The Private John Allen National Fish Hatchery is one of the oldest facilities of its kind in the country, founded in 1901. Operated by the U.S. Fish and Wildlife Service, this warm-water hatchery is used to spawn fish for public lakes, rivers, streams and reservoirs in Mississippi and the Gulf Coast. Fish hatched here are used to reestablish the species in their native environments and to sustain existing supplies. Hatchery-raised fish include striped bass, bluegill, paddlefish, lake sturgeon, piebald madtoms, alligator and Gulf Coast walleye. Events are held throughout the year including a veterans and children’s fish rodeo.
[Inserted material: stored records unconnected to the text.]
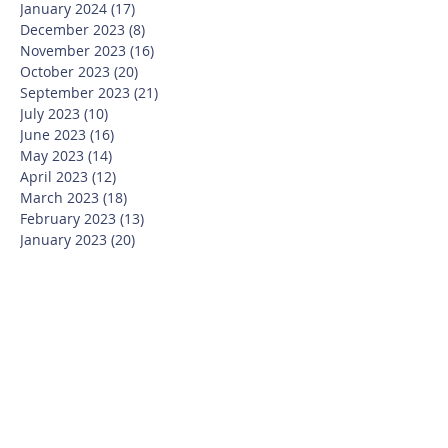
January 2024
(17)
17 posts
December 2023
(8)
8 posts
November 2023
(16)
16 posts
October 2023
(20)
20 posts
September 2023
(21)
21 posts
July 2023
(10)
10 posts
June 2023
(16)
16 posts
May 2023
(14)
14 posts
April 2023
(12)
12 posts
March 2023
(18)
18 posts
February 2023
(13)
13 posts
January 2023
(20)
20 posts
December 2022
(6)
6 posts
November 2022
(19)
19 posts
October 2022
(26)
26 posts
September 2022
(19)
19 posts
July 2022
(10)
10 posts
June 2022
(37)
37 posts
May 2022
(26)
26 posts
April 2022
(13)
13 posts
March 2022
(28)
28 posts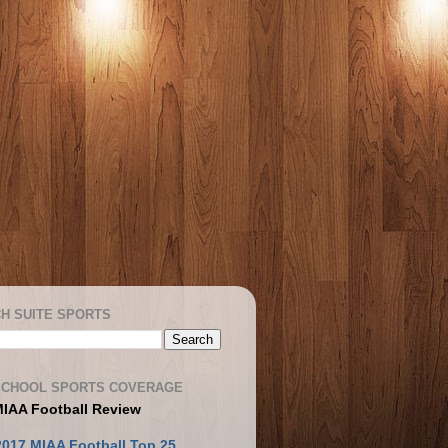
H SUITE SPORTS
SCHOOL SPORTS COVERAGE
MIAA Football Review
2017 MIAA Football Top 25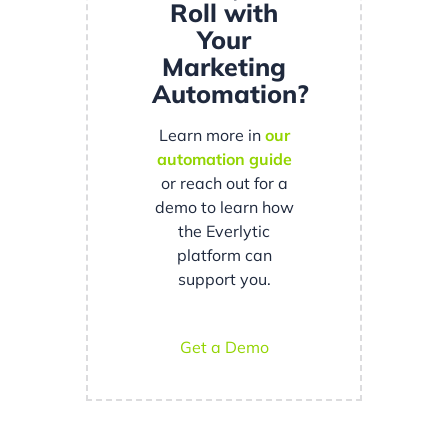
Roll with
Your
Marketing
Automation?
Learn more in
our
automation guide
or reach out for a
demo to learn how
the Everlytic
platform can
support you.
Get a Demo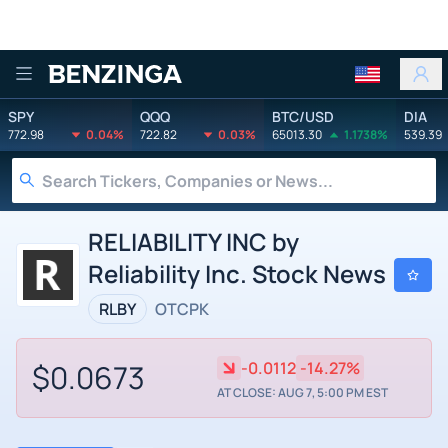
Benzinga
SPY
QQQ
BTC/USD
DIA
772.98
0.04%
722.82
0.03%
65013.30
1.1738%
539.39
RELIABILITY INC by
Reliability Inc. Stock News
RLBY
OTCPK
$0.0673
-0.0112
-14.27%
AT CLOSE: AUG 7, 5:00 PM EST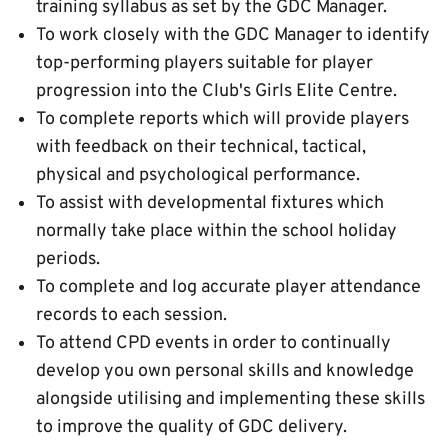
training syllabus as set by the GDC Manager.
To work closely with the GDC Manager to identify
top-performing players suitable for player
progression into the Club's Girls Elite Centre.
To complete reports which will provide players
with feedback on their technical, tactical,
physical and psychological performance.
To assist with developmental fixtures which
normally take place within the school holiday
periods.
To complete and log accurate player attendance
records to each session.
To attend CPD events in order to continually
develop you own personal skills and knowledge
alongside utilising and implementing these skills
to improve the quality of GDC delivery.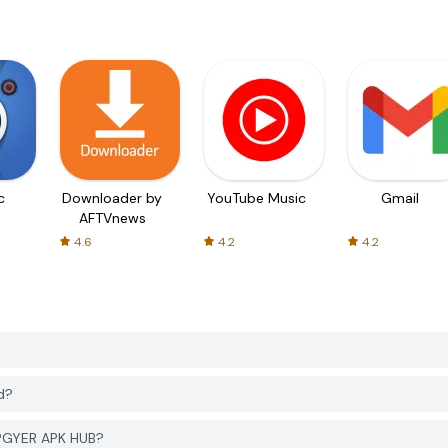
c
Downloader by
YouTube Music
Gmail
AFTVnews
4.6
4.2
4.2
?
d?
 PGYER APK HUB?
Admission is free and tours are available upon request.

Inside of the museum

Mississippi History

The story of rural Mississippi is told at the Oren Dunn Museum. Located in a converted dairy barn, the collection includes Mississippi fossils, relics of the Chickasaw culture, an original village with dogtrot cabins and a one-room schoolhouse. The Veterans Museum includes a Civil War document signed by President Abraham Lincoln and a soldier’s diary.

Wild in Tupelo

Kids will love the Tupelo Buffalo Park and Zoo, home to 300 exotic animals such as yaks, lemur, snakes and the largest buffalo herd east of the Mississippi River.

The First Interstate

The Natchez Trace Parkway was a “natural interstate” more than 8,000 years ago. This 444-mile course follows the “Old Natchez Trace,” a historical byway trod by Native Americans, pioneers, soldiers, slaves and future presidents, all searching for a better life. Regions traversed by the trace include swamps, lakes and rivers; forests, woods and bottomlands, along with prairies and fields. Thanks to the wide variance of ecosystems, the region is teeming with wildlife. Thirty-three animal species have been confirmed, including foxes, bobcats, feral pigs, black bear and armadillo. Just north of Tupelo, the Natchez Trace Parkway Visitor Center sheds light on this compelling course, which is protected by the National Park Service. Learn about the reptiles, such as alligators and turtles, that inhabit the waterways, along with 25 varieties of snake.

Travel a Trail

The Heritage Trails program showcases several past residents of Tupelo. The Chickasaw Native American Trail includes renderings of a fort and village that once served as home to 2,000 Chickasaw Indians. Travel the Civil War Trail, where brother fought against brother on the Tupelo National Battlefield. In July 1864, an estimated 22,000 soldiers fought over this ground.

Civil Rights Battleground

Follow the fight for freedom along the Civil Rights Trail, where seven plaques mark historic places of change for the local black community. Visit the location where African Americans held the “The March of Discontent” in 1964.

For the Love of Elvis

Every June, Tupelo honors its native son with the Elvis Presley Festival. The event features blues, country and Southern gospel music that influenced Elvis during his childhood. Elvis look-alike performers shake, shimmy and sing as they participate in the Ultimate Elvis Artist Competition. The festival is held in Fairpark, the place where Elvis competed in his first talent show at age 10.